Sortir des sentiers graphiques battus
C'est l'Islande qu'on dessine, mais aussi Grimr, enfant, puis adolescent, puis jeune adulte. Le personnage nous apparaît comme un dessin assez fort, tranchant parmi les autres, plus dessiné, presque, plus réfléchi. Du genre : comment refléter la puissance, la générosité, la loyauté de ce garçon ?
Et l'Islande, alors, que dire d'elle ? Elle est pleine de nuances, le dessin, mais surtout les couleurs et leurs agencements, s'adapte à la saison, à la géographie des lieux, à l'humeur du moment, au sombre des maisons d'une Islande bien pauvre. Même si la couverture reflète bien l'unité graphique à laquelle il faut s'attendre dans cette oeuvre, elle en est à la fois l'emblème et la limite, tellement Moreau s'applique sur ses cases (comme on dit l'ancienne).

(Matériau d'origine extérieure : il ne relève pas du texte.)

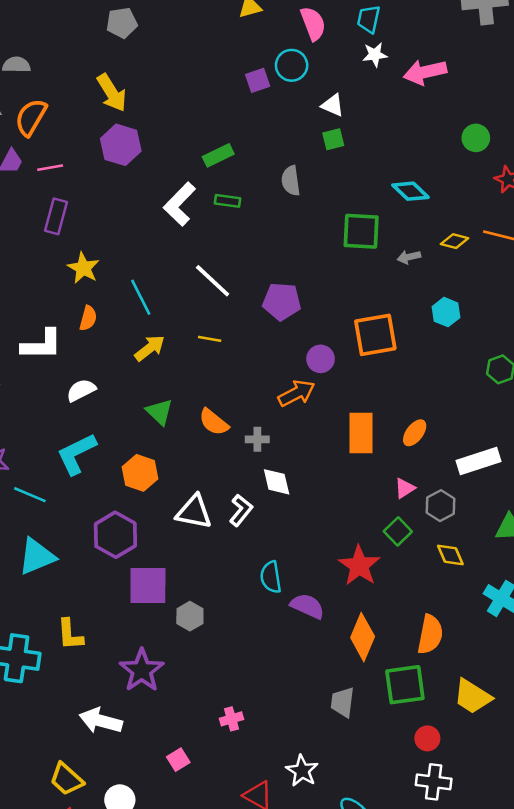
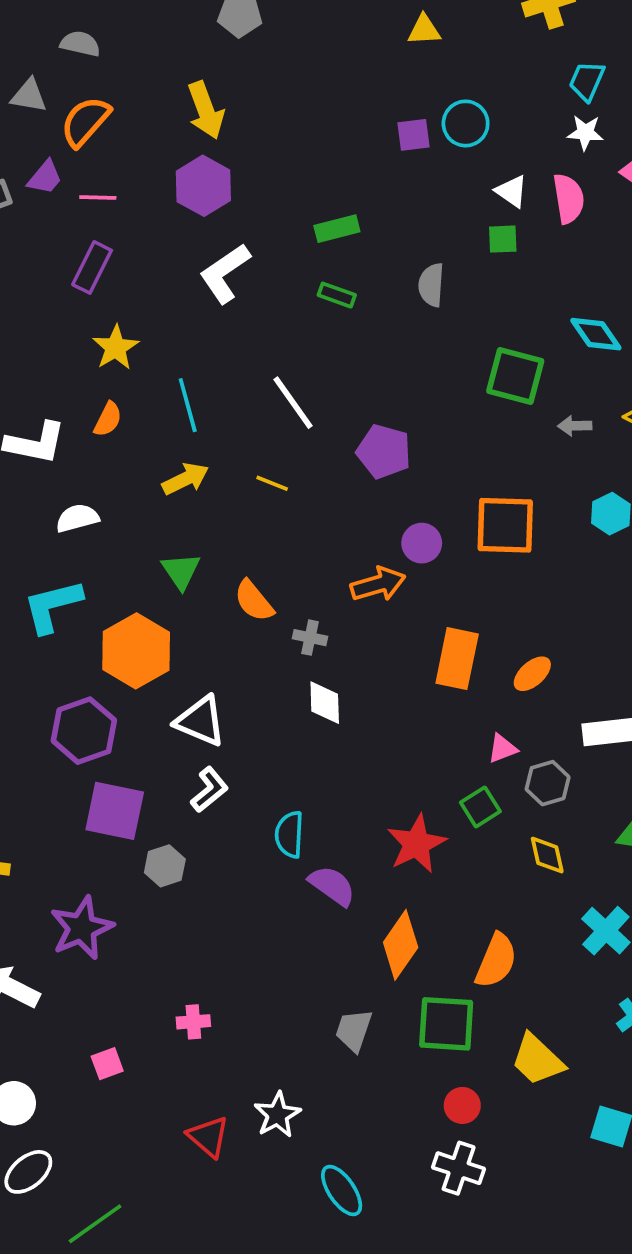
pink semicircle: (313, 24) -> (569, 199), moved
white L-shape: (180, 204) -> (225, 273), moved
orange hexagon: (140, 473) -> (136, 651), size x1.4
white L-shape: (241, 510) -> (209, 790), moved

Aller chercher son destin avec les mains
Grimr est appelé à un destin hors du commun. Et pourtant, tout se met en travers de sa route. Et pourtant, il y a toujours quelque chose qui le sort du caca. A la fois quelque chose qui tient à lui, à ce qu'il est, ce qu'il semble représenter, à ce qu'il fait aussi : il est fort, fier, gentil, simple, sans malignité. Il a un but, mais on ne sait pas lequel. Lui-même le sait-il ? A-t-il un dessein de grandeur, de sauveur, de simple berger ? Nous verrons bien, mais les fausses pistes sont légion.
Ne faire qu'un, Islande et Grimr
C'est sans doute de cela qu'il s'agit. L'Islande, à mesure qu'avance l'histoire, semble refléter de plus en plus les sentiments de Grimr. Lui-même semble comprendre à qui s'attendre avec cette terre inhospitalière. Cette histoire n'a pas de vocation rationnelle. Elle nous amène vers une forme de spiritualité, de fusion homme / terre / climat (le fameux terroir, finalement). Et c'est ça qui bouleverse dans cette histoire graphique, très graphique.
Il existe une tendance très forte dans la BD moderne (je n'en suis pas le spécialiste) à tout miser sur les personnages et l'histoire pour abandonner ce qui les entourent. Outre, peut-être, une technique supplémentaire à acquérir, on peut aussi émettre l'hypothèse que l'investissement temps qui doit être consacré à dessiner les paysages, par exemple, est trop élevé eu égard à la rentabilité d'une BD. Mais quand c'est réussi comme ça, on ne peut qu'encourager les auteurs à plus investir cette partie des petits miquets.